B.C.'s health minister, Kevin Falcon, said selling surgeries will bring money into B.C.'s system and help British Columbians get care sooner. But New Democratic Party health critic, Adrian Dix, said the plan makes no sense when health authorities are already cancelling surgeries for British Columbians.
"We'd obviously have to do the homework on how we would do it," said Falcon. "The principle would be that we'd charge a premium for the service that would allow us to not only cover our costs but use the additional revenues to then allow British Columbians to get their procedures done sooner and quicker." The Tyee reported Monday on the plan, after the Canadian Press reported that Saskatchewan Premier Brad Wall mentioned it. "If people have been waiting for 15 months, do they care if [their surgery] happens in Saskatoon, Regina or Surrey? I'm not sure they do," the story quoted Wall saying.
Close to an agreement
Discussions are in "early stages," Falcon said, but added the two provinces are close to signing a memorandum of understanding that would have 400 orthopaedic surgeries done for people from Saskatchewan in British Columbia's public hospitals over two years.
He identified the UBC Centre for Surgical Innovation and St. Paul's Hospital as places which could likely be used for the plan.
During question period Wednesday Falcon said Saskatchewan is just one of the provinces that have turned to B.C. for help reducing surgery wait lists.
Asked in the legislature hallway about the comment, Falcon said, "I don't want to speculate on other jurisdictions except to know we've had lots of interest in what we've been doing on the surgical innovation side in British Columbia."
Waiting for surgery in BC
The move comes while health authorities are cutting the number of surgeries they provide, said NDP critic Dix.
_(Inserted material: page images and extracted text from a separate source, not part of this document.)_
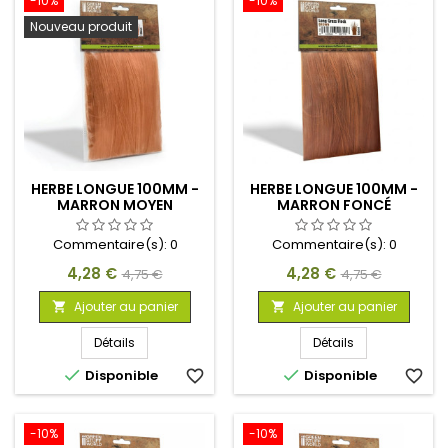
-10%
-10%
Nouveau produit
HERBE LONGUE 100MM -
HERBE LONGUE 100MM -
MARRON MOYEN
MARRON FONCÉ
Commentaire(s):
0
Commentaire(s):
0
Prix
Prix
Prix
Prix
4,28 €
4,28 €
4,75 €
4,75 €
de
de
Ajouter au panier
Ajouter au panier


base
base
Détails
Détails


Disponible
favorite_border
Disponible
favorite_border
-10%
-10%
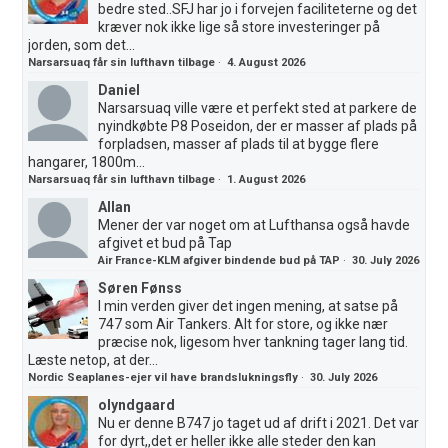
bedre sted..SFJ har jo i forvejen faciliteterne og det
kræver nok ikke lige så store investeringer på
jorden, som det...
Narsarsuaq får sin lufthavn tilbage
·
4. August 2026
Daniel
Narsarsuaq ville være et perfekt sted at parkere de
nyindkøbte P8 Poseidon, der er masser af plads på
forpladsen, masser af plads til at bygge flere
hangarer, 1800m...
Narsarsuaq får sin lufthavn tilbage
·
1. August 2026
Allan
Mener der var noget om at Lufthansa også havde
afgivet et bud på Tap
Air France-KLM afgiver bindende bud på TAP
·
30. July 2026
Søren Fønss
I min verden giver det ingen mening, at satse på
747 som Air Tankers. Alt for store, og ikke nær
præcise nok, ligesom hver tankning tager lang tid.
Læste netop, at der...
Nordic Seaplanes-ejer vil have brandslukningsfly
·
30. July 2026
olyndgaard
Nu er denne B747 jo taget ud af drift i 2021. Det var
for dyrt,,det er heller ikke alle steder den kan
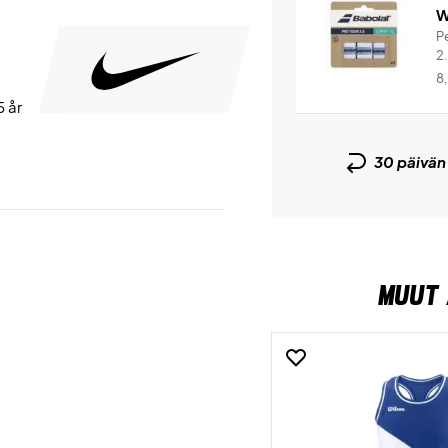
W
Pe
2
8
5 år
30 päivä
MUUT 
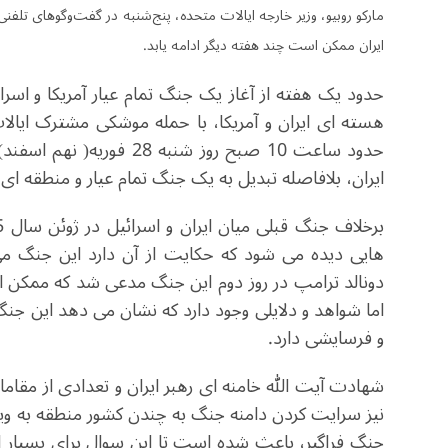
مارکو روبیو، وزیر خارجه ایالات متحده، پنج‌شنبه در گفت‌وگوهای تلف
ایران ممکن است چند هفته دیگر ادامه یابد.
حدود یک هفته از آغاز یک جنگ تمام عیار آمریکا و اسرا
هسته ای ایران و آمریکا، با حمله موشکی مشترک ایالات
حدود ساعت 10 صبح روز شنب
ایران، بلافاصله تبدیل به یک جنگ تمام عیار و منطقه ای
هایی دیده می شود که حکایت از آن دارد این جنگ می
دونالد ترامپ در روز دوم این جنگ مدعی شد که ممکن اس
اما شواهد و دلایلی وجود دارد که نشان می دهد این ج
و فرسایشی دارد.
شهادت آیت الله خامنه ای رهبر ایران و تعدادی از مقام
نیز سرایت کردن دامنه جنگ به چندن کشور منطقه به و
جنگ فراگیر، باعث شده است تا این سوال برای بسیار ا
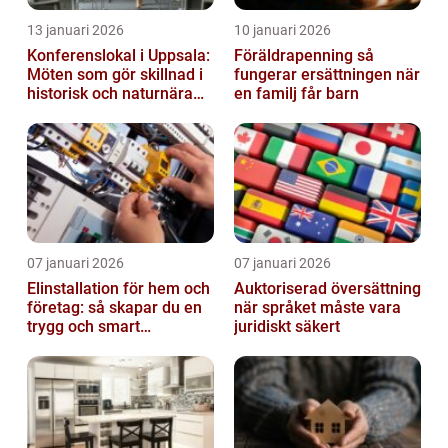
13 januari 2026
10 januari 2026
Konferenslokal i Uppsala:
Föräldrapenning så
Möten som gör skillnad i
fungerar ersättningen när
historisk och naturnära
en familj får barn
miljö
07 januari 2026
07 januari 2026
Elinstallation för hem och
Auktoriserad översättning
företag: så skapar du en
när språket måste vara
trygg och smart
juridiskt säkert
elanläggning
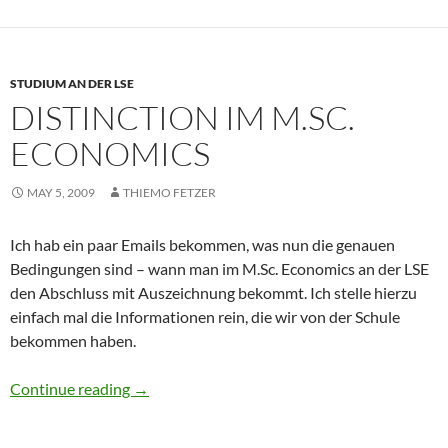
STUDIUM AN DER LSE
DISTINCTION IM M.SC.
ECONOMICS
MAY 5, 2009
THIEMO FETZER
Ich hab ein paar Emails bekommen, was nun die genauen
Bedingungen sind – wann man im M.Sc. Economics an der LSE
den Abschluss mit Auszeichnung bekommt. Ich stelle hierzu
einfach mal die Informationen rein, die wir von der Schule
bekommen haben.
Distinction im M.Sc. Economics
Continue reading
→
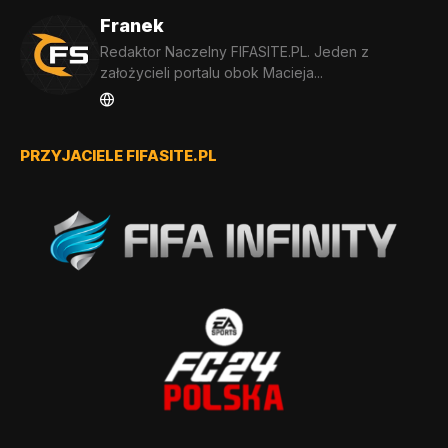
Franek
Redaktor Naczelny FIFASITE.PL. Jeden z
założycieli portalu obok Macieja...
PRZYJACIELE FIFASITE.PL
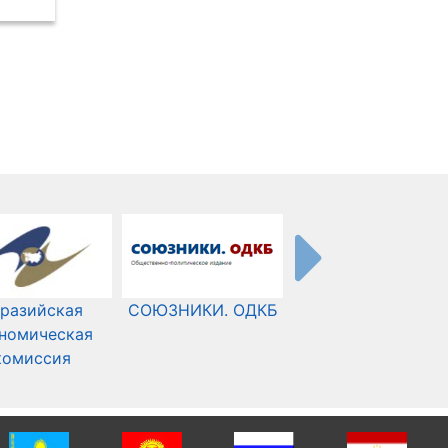
разийская
СОЮЗНИКИ. ОДКБ
Международный
номическая
Комитет Красного
комиссия
Креста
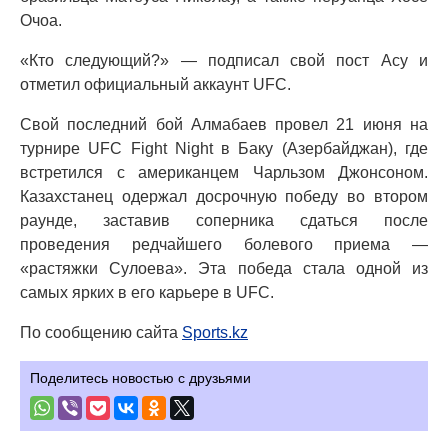
Очоа.
«Кто следующий?» — подписал свой пост Асу и
отметил официальный аккаунт UFC.
Свой последний бой Алмабаев провел 21 июня на
турнире UFC Fight Night в Баку (Азербайджан), где
встретился с американцем Чарльзом Джонсоном.
Казахстанец одержал досрочную победу во втором
раунде, заставив соперника сдаться после
проведения редчайшего болевого приема —
«растяжки Сулоева». Эта победа стала одной из
самых ярких в его карьере в UFC.
По сообщению сайта
Sports.kz
Поделитесь новостью с друзьями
The Fraser Health Authority has said it will cut as many as 9,900 surgeries because of budget constraints and the Interior Health Authority has cut 428 orthopaedic surgeries before the end of the fiscal year, he said.
Across the province, there are 15,000 people waiting for orthopaedic surgery, Dix said. The figure is confirmed on the province's waitlist website.
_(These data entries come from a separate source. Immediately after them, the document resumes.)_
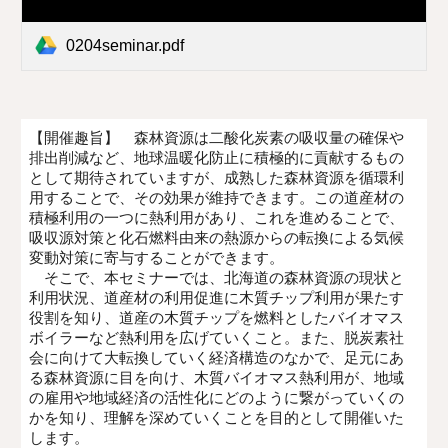
0204seminar.pdf
【開催趣旨】
森林資源は二酸化炭素の吸収量の確保や
排出削減など、地球温暖化防止に積極的に貢献するもの
として期待されていますが、成熟した森林資源を循環利
用することで、その効果が維持できます。この道産材の
積極利用の一つに熱利用があり、これを進めることで、
吸収源対策と化石燃料由来の熱源からの転換による気候
変動対策に寄与することができます。
そこで、本セミナーでは、北海道の森林資源の現状と
利用状況、道産材の利用促進に木質チップ利用が果たす
役割を知り、道産の木質チップを燃料としたバイオマス
ボイラーなど熱利用を広げていくこと。また、脱炭素社
会に向けて大転換していく経済構造のなかで、足元にあ
る森林資源に目を向け、木質バイオマス熱利用が、地域
の雇用や地域経済の活性化にどのように繋がっていくの
かを知り、理解を深めていくことを目的として開催いた
します。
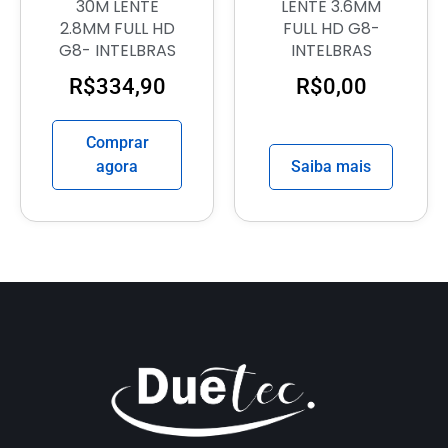
30M LENTE
LENTE 3.6MM
2.8MM FULL HD
FULL HD G8-
G8- INTELBRAS
INTELBRAS
R$
334,90
R$
0,00
Comprar
agora
Saiba mais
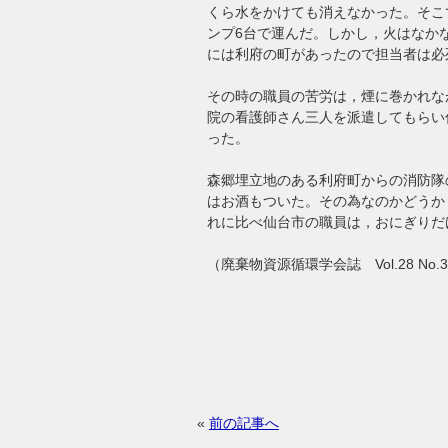
くら水をかけても消えなかった。そこ
ンプ6台で運んだ。しかし，火はなか
には利府の町があったので担当者は必
その時の職員の苦労は，煙に巻かれな
院の看護師さん三人を派遣してもらい
った。
森郷埋立地のある利府町からの消防隊
はお酒もついた。その為なのかどうか
れに比べ仙台市の職員は，おにぎりだ
（廃棄物資源循環学会誌 Vol.28 No.3 
«
前の記事へ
"They cancel 10,000 surgeries for us and they offer up those surgeries to people in Saskatchewan," said Dix. "When you offer up spaces to people from other provinces, then those are spaces that could and should be taken by the people who paid for those hospitals, paid for those operating rooms, paid for that capacity, and that's the people of British Columbia."
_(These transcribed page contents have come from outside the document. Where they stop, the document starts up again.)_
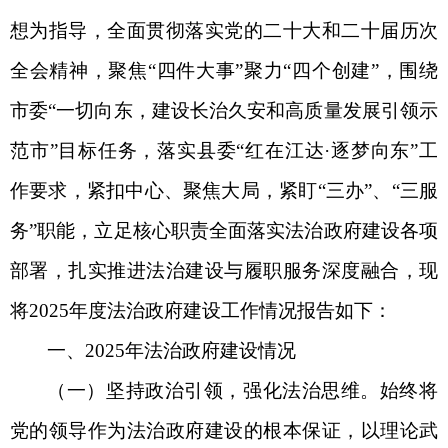
想为指导，
全面贯彻落实党的二十大和二十届历次
全会精神，
聚焦
“四件大事”聚力“四个创建”，围绕
市委
“一切向东，建设长治久安和高质量发展引领示
范市”目标任务，
落实县委
“红在江达·逐梦向东”工
作要求，
紧扣中心、聚焦大局，
紧盯
“三办”、“三服
务”职能，
立足核心职责全面落实法治政府建设各项
部署，扎实推进法治建设与履职服务深度融合，现
将
2025年度法治政府建设工作情况报告如下：
一、
2025年法治政府建设情况
（
一
）
坚持政治引领，
强化法治思维
。
始终将
党的领导作为法治政府建设的根本保证，以理论武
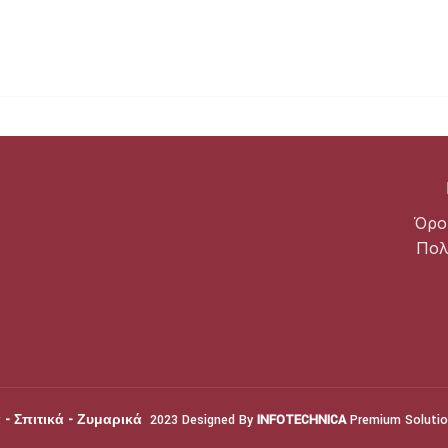
Όρο
Πολ
- Σπιτικά - Ζυμαρικά
2023 Designed By
INFOTECHNICA
Premium Solutio
 - Σπιτικά - Ζυμαρικά
2023 Designed By
INFOTECHNICA
Premium Solutions.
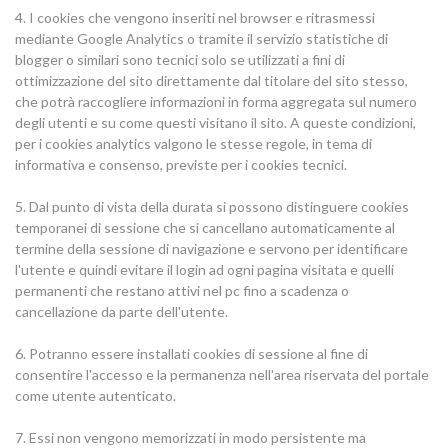
4. I cookies che vengono inseriti nel browser e ritrasmessi
mediante Google Analytics o tramite il servizio statistiche di
blogger o similari sono tecnici solo se utilizzati a fini di
ottimizzazione del sito direttamente dal titolare del sito stesso,
che potrà raccogliere informazioni in forma aggregata sul numero
degli utenti e su come questi visitano il sito. A queste condizioni,
per i cookies analytics valgono le stesse regole, in tema di
informativa e consenso, previste per i cookies tecnici.
5. Dal punto di vista della durata si possono distinguere cookies
temporanei di sessione che si cancellano automaticamente al
termine della sessione di navigazione e servono per identificare
l'utente e quindi evitare il login ad ogni pagina visitata e quelli
permanenti che restano attivi nel pc fino a scadenza o
cancellazione da parte dell'utente.
6. Potranno essere installati cookies di sessione al fine di
consentire l'accesso e la permanenza nell'area riservata del portale
come utente autenticato.
7. Essi non vengono memorizzati in modo persistente ma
Dix disagreed with Falcon's assertion that people from B.C. will still be given priority in B.C. hospitals. "He's clearly wrong," he said. "They're not taking precedence. How do we know they're not taking precedence? Because he's cancelling surgeries for British Columbians and offering them to people in Saskatchewan."
Record levels of surgery: Falcon
Falcon said it is "nonsense" to say offering surgeries to people from other provinces is only possible because of the cancellations. "We will still be undertaking record levels of surgical procedures in British Columbia," he said.
Falcon said the B.C. government has reduced surgical wait times since 2001. The median wait for a knee replacement in 2001-2002 was 25.4 weeks, according to a chart provided by a ministry official. By 2008-2009 that was down to 13 weeks. The wait time for hip replacements decreased over the same period from 18.7 weeks to 10 weeks.
Similarly, Falcon said, the number of hip and knee replacements done in the province has doubled over the same period.
Bringing in people from Saskatchewan won't slow access to surgery for British Columbian's, he said. "Obviously I wouldn't do it if it was going to slow down the wait list."
Offering surgical spaces for sale while British Columbians are waiting is a bad precedent for public health care, said Dix. "The order of surgery in our public hospitals should be based on medical need. That has always been the abiding principle in British Columbia, until perhaps the Falcon era."
As the NDP's John Horgan, MLA for Juan de Fuca, put it in question period, "Only in Liberal bizarro world would cancelled surgeries be good news for British Columbians. George Orwell would be proud of the minister for that remark."